Here are three additional insights that may be of interest:
3. ‘The caption of a creator post can impact the success of a post just as much as the content of the image itself. For one specific brand [StyleHaul] analysed, images with captions including the words “glow,” “celebrate,” and “mood” performed more than 40% better than the other campaign posts (Caption)’.
4. ‘The age of a creator’s audience is far more significant than the age of the creator in predicting the success of the post. In posts for a single brand, variance in creator age of greater than 20 years had no significant impact on post performance while variance of just a few years in the age of a creator’s audience impacted performance substantially (Creator Age).’
5. ‘For beauty brands as a whole, the shape of a creator’s face impacts post performance more than any other facial characteristic measured. However, the most successful face shape was highly brand dependent— for example, for one specific brand, those with heart-shaped faces performed best, while for another, those with oval faces were more successful (Face Shape).’

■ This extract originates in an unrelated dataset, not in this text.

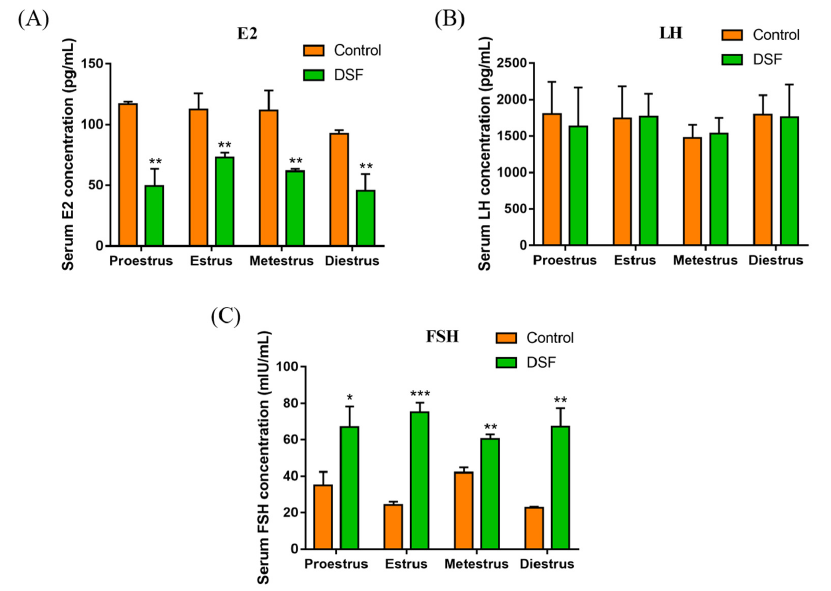
Figure 3. Effect of DSF on reproductive hormones in female mice. ( A ) Concentrations of E2 in serum of control group and DSF group mice during the estrous cycle; ( B ) concentrations of LH in serum of control group and DSF group mice during the estrous cycle; ( C ) concentrations of FSH in control group and DSF group mice during the estrous cycle; * p < 0.05, ** p < 0.01, *** p < 0.001. Control group, n = 12; 50 mg/kg DSF group, n = 12.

StyleHaul’s experiment found that creator centrality and brand centrality both scored in the top 5% of features that are able to predict the success of a creatior’s branded content post. They also found that the age of the creator is of relatively little importance to the success of the influencer campaign versus the age of the audience, which was found to be extremely important. Additionally, the caption of the post including specific words triggered significant increases in performance.